# Ships Collide In Bay Of Biscay



## hawkey01 (Mar 15, 2006)

Two vessels collide in the Bay of Biscay. 

Florece - small vessel sinks. http://www.shipsnostalgia.com/gallery/search.php?searchid=1027421
Afrodite - tanker.http://www.shipsnostalgia.com/gallery/showphoto.php/photo/214227/title/afrodite/cat/503

How do they manage this.

Link to newspaper report below. Photos of both vessels from the Galleries.


http://www.independent.co.uk/news/w...r-ships-collide-in-bay-of-biscay-6274572.html

Hawkey01


----------



## callpor (Jan 31, 2007)

Hawkeye that's an interesting question! Ships continue to collide in open waters with disappointing frequency despite colregs and all kinds of modern equipment to avoid it happening. No doubt the MAIB will tell us the answer in due course? Fortunately in this case all the crew were rescued.


----------



## hawkey01 (Mar 15, 2006)

Yes that is for certain. No loss of life is an excellent result. The crew of the Florece were a mixture of Ukrainian, Latvian, and Russian. They could have taken on something a little smaller I think! 

Hawkey01


----------



## Charlie_Wood (Jan 29, 2006)

I piloted the Florece into Fowey last Sunday and the again out of Plymouth on Tuesday on her fateful voyage. Fortunately, unlike the poor guys on the Swanland, everybody is safe.

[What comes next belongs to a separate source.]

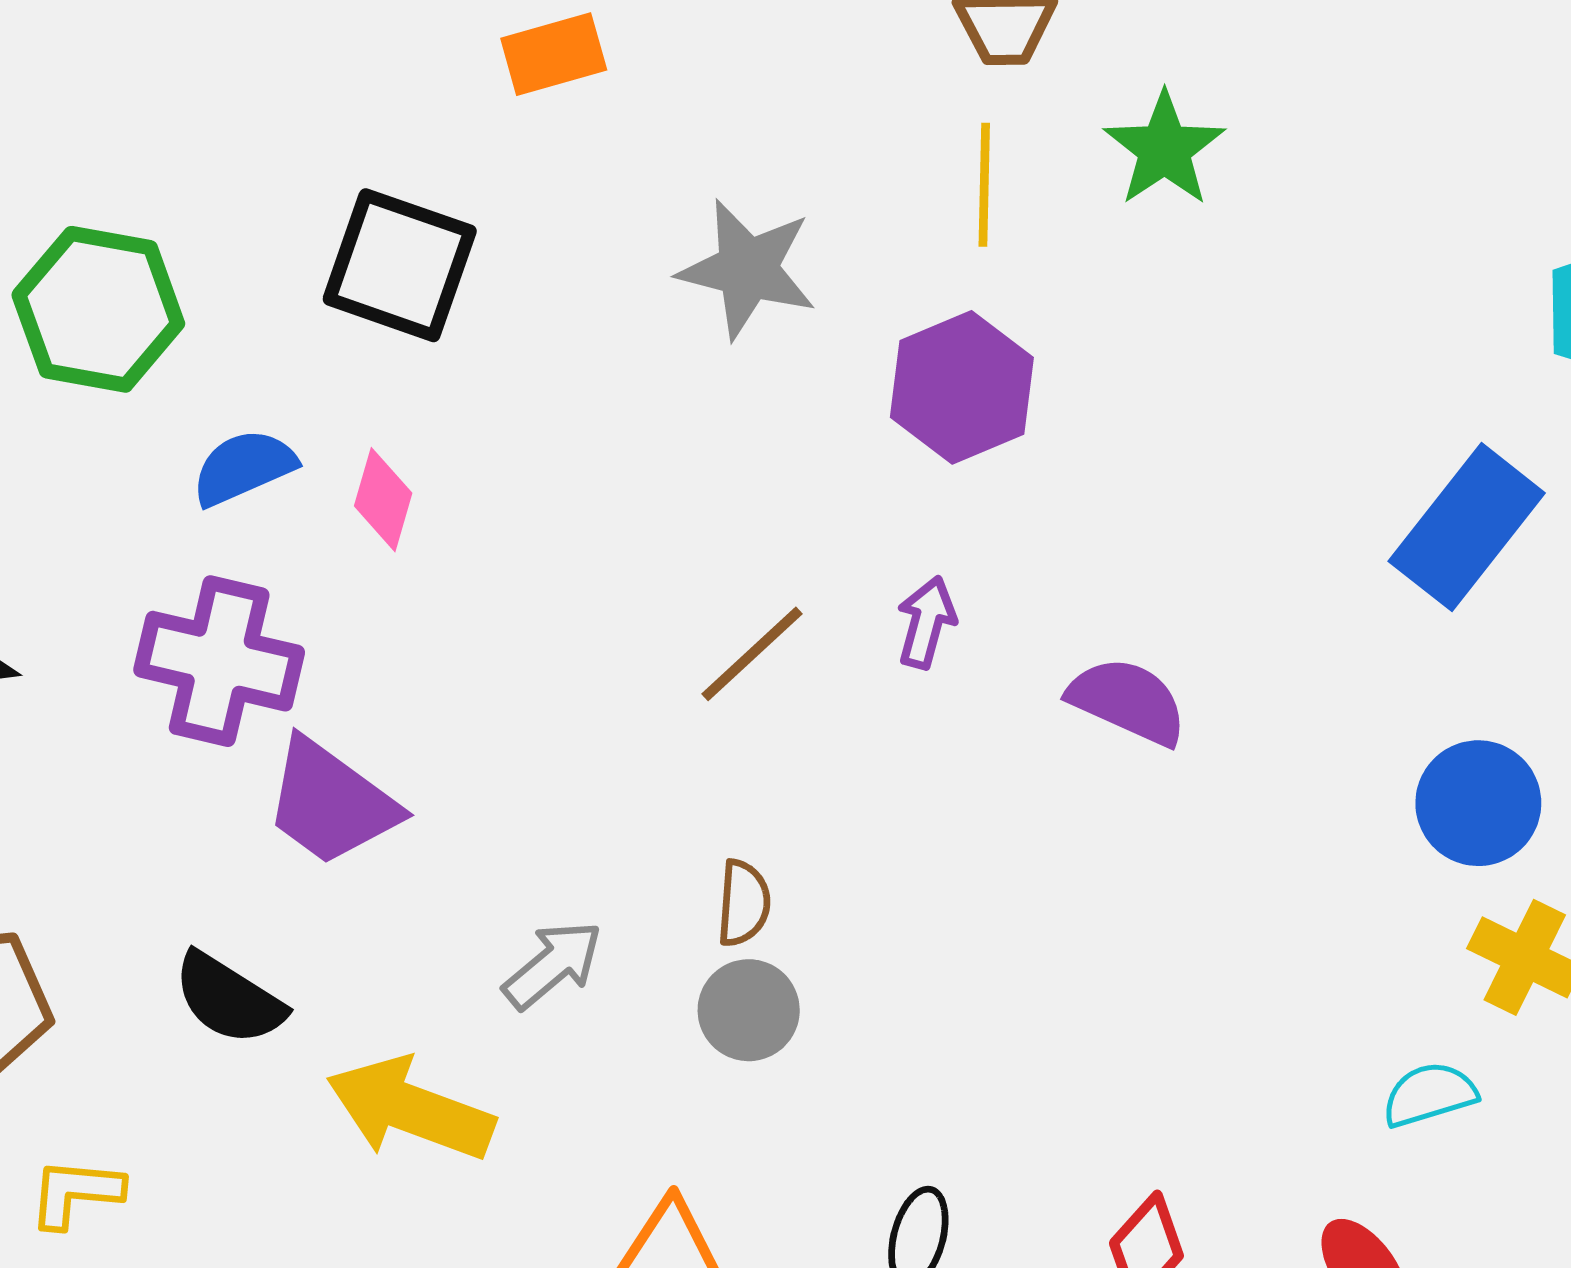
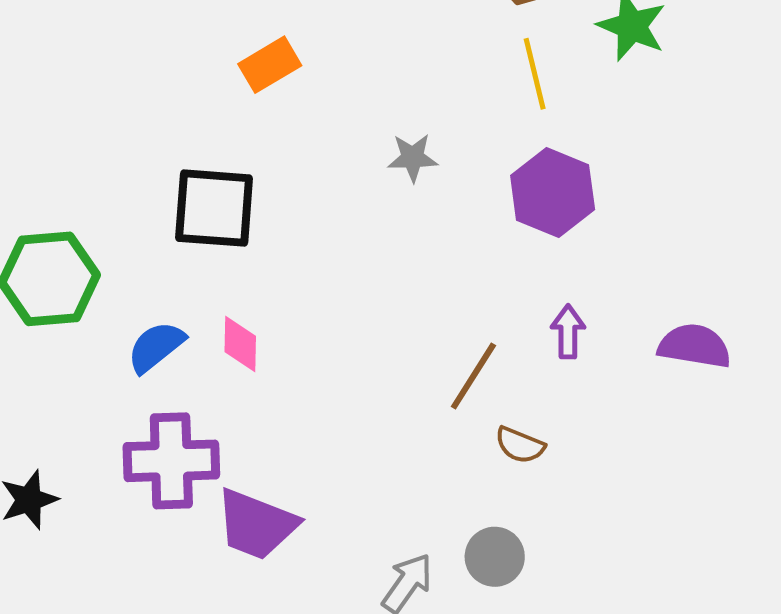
gray star: (747, 269) -> (413, 158), size x0.6
brown semicircle: (743, 903) -> (520, 445), moved, turned 123
gray circle: (749, 1010) -> (495, 557), moved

I get to pilot a lot of vessels with E.European crews and some are better than others. The captain of the Florece was a delightful chap but did respond with "Yes Pilot" to every comment whether it was appropriate answer or not. I can't be too critical with my brief aquaintance but suffice to say it was not a vessel I had the utmost confidence in.


----------